◆ Task
Copy out the part of the data below that opens with the line containing "PT. Sumatraco Langgeng Makmur Tingkatkan" and closes with the line containing "RTX A1000 Laptop GPU", including both of those lines and leaving every line unchanged.

——

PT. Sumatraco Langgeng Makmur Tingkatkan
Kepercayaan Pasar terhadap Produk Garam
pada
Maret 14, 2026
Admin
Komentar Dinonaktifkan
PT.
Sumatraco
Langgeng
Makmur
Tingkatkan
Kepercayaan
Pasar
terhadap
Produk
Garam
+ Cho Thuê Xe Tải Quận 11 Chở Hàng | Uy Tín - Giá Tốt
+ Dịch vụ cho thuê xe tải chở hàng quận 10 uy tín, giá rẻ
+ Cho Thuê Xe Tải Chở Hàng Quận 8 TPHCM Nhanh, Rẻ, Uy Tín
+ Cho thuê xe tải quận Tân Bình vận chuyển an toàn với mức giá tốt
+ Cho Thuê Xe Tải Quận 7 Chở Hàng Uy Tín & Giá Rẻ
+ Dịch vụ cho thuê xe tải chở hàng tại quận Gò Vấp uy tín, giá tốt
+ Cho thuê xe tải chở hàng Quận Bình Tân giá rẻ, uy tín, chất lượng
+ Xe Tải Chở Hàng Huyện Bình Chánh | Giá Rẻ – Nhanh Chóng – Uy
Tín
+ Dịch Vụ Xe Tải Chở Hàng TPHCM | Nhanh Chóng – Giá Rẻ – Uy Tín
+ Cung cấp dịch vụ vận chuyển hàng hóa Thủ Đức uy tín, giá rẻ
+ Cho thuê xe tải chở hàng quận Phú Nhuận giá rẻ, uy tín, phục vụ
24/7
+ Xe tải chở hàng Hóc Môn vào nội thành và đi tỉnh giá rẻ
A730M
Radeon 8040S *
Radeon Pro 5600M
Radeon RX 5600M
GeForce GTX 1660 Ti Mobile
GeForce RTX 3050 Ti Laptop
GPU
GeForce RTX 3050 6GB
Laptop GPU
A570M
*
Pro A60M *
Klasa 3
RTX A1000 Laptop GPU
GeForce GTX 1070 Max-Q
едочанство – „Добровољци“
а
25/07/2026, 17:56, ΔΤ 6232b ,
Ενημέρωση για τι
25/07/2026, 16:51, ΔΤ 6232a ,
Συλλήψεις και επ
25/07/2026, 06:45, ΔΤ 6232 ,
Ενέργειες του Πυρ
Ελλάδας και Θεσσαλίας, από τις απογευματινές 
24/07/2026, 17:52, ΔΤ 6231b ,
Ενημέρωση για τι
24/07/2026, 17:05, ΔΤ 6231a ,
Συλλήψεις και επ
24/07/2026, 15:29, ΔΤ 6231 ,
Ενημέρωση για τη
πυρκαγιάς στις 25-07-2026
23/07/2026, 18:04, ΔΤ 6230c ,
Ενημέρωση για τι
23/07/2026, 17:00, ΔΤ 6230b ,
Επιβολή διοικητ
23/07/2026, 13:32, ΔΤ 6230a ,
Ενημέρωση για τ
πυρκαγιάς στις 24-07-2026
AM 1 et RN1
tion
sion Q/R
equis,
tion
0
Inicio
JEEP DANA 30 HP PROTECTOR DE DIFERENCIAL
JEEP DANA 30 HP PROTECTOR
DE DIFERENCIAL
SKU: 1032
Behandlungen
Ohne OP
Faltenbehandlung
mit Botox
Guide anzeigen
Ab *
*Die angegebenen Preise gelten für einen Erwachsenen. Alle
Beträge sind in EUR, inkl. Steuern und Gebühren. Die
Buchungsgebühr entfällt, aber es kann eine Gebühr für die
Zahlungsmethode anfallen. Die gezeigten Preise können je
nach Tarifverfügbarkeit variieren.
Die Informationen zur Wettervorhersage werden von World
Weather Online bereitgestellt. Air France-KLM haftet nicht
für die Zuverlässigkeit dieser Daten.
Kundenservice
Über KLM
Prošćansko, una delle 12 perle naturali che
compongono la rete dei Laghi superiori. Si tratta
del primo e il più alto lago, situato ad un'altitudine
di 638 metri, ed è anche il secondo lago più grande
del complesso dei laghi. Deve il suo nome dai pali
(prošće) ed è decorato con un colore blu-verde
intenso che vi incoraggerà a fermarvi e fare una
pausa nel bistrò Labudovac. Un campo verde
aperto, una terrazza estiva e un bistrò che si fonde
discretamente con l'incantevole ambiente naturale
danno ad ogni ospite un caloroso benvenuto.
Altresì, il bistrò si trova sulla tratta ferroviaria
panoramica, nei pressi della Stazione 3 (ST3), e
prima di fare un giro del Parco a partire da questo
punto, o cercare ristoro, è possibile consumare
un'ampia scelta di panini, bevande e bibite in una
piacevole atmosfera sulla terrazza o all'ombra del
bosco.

——

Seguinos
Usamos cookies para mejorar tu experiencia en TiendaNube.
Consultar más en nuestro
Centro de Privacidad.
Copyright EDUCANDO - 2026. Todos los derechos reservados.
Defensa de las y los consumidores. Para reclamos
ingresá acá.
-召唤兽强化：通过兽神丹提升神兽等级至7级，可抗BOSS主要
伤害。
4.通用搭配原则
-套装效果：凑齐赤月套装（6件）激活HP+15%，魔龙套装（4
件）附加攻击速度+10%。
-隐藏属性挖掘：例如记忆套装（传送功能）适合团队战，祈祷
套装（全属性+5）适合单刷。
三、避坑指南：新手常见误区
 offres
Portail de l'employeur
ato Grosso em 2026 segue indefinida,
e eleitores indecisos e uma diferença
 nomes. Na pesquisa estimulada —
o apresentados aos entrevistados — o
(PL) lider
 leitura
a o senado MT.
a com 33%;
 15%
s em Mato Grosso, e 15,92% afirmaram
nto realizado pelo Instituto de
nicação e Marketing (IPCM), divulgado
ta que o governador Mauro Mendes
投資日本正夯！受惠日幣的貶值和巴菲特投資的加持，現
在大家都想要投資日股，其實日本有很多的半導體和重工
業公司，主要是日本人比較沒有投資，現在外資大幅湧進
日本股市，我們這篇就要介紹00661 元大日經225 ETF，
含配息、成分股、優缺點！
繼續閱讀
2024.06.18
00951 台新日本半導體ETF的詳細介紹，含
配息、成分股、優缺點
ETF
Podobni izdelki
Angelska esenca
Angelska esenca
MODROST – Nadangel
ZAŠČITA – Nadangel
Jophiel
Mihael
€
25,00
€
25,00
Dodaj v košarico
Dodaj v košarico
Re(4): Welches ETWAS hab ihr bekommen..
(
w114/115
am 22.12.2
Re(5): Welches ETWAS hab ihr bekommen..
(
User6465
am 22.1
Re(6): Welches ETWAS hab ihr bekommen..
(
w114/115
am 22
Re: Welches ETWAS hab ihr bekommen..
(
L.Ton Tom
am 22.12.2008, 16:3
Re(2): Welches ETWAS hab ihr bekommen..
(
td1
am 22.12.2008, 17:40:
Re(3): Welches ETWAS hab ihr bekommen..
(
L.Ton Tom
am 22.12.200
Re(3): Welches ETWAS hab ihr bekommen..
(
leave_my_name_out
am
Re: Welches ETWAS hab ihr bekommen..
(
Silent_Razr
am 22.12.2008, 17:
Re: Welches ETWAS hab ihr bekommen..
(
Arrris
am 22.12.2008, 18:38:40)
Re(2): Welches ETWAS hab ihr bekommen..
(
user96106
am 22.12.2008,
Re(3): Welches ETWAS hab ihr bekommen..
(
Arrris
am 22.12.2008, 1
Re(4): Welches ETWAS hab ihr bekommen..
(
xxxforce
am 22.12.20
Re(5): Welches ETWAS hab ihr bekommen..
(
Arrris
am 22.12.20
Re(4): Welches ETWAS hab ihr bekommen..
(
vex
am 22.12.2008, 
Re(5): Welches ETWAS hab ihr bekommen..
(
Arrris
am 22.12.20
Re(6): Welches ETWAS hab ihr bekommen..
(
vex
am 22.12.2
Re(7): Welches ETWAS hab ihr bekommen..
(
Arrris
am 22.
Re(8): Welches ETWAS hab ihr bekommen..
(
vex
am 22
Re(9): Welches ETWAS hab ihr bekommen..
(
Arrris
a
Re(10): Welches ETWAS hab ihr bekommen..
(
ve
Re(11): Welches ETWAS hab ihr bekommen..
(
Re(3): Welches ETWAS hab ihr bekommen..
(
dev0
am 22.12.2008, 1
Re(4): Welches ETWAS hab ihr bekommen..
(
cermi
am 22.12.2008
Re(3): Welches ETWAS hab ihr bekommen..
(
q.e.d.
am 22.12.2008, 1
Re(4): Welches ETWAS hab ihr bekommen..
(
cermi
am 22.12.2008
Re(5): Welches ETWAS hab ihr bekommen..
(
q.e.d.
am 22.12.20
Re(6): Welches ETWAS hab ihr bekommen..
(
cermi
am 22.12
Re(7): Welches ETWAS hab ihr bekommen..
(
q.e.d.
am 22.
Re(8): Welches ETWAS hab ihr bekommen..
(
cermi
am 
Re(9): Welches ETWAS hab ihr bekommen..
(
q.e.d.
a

——

◆ Exercise solution
PT. Sumatraco Langgeng Makmur Tingkatkan
Kepercayaan Pasar terhadap Produk Garam
pada
Maret 14, 2026
Admin
Komentar Dinonaktifkan
PT.
Sumatraco
Langgeng
Makmur
Tingkatkan
Kepercayaan
Pasar
terhadap
Produk
Garam
+ Cho Thuê Xe Tải Quận 11 Chở Hàng | Uy Tín - Giá Tốt
+ Dịch vụ cho thuê xe tải chở hàng quận 10 uy tín, giá rẻ
+ Cho Thuê Xe Tải Chở Hàng Quận 8 TPHCM Nhanh, Rẻ, Uy Tín
+ Cho thuê xe tải quận Tân Bình vận chuyển an toàn với mức giá tốt
+ Cho Thuê Xe Tải Quận 7 Chở Hàng Uy Tín & Giá Rẻ
+ Dịch vụ cho thuê xe tải chở hàng tại quận Gò Vấp uy tín, giá tốt
+ Cho thuê xe tải chở hàng Quận Bình Tân giá rẻ, uy tín, chất lượng
+ Xe Tải Chở Hàng Huyện Bình Chánh | Giá Rẻ – Nhanh Chóng – Uy
Tín
+ Dịch Vụ Xe Tải Chở Hàng TPHCM | Nhanh Chóng – Giá Rẻ – Uy Tín
+ Cung cấp dịch vụ vận chuyển hàng hóa Thủ Đức uy tín, giá rẻ
+ Cho thuê xe tải chở hàng quận Phú Nhuận giá rẻ, uy tín, phục vụ
24/7
+ Xe tải chở hàng Hóc Môn vào nội thành và đi tỉnh giá rẻ
A730M
Radeon 8040S *
Radeon Pro 5600M
Radeon RX 5600M
GeForce GTX 1660 Ti Mobile
GeForce RTX 3050 Ti Laptop
GPU
GeForce RTX 3050 6GB
Laptop GPU
A570M
*
Pro A60M *
Klasa 3
RTX A1000 Laptop GPU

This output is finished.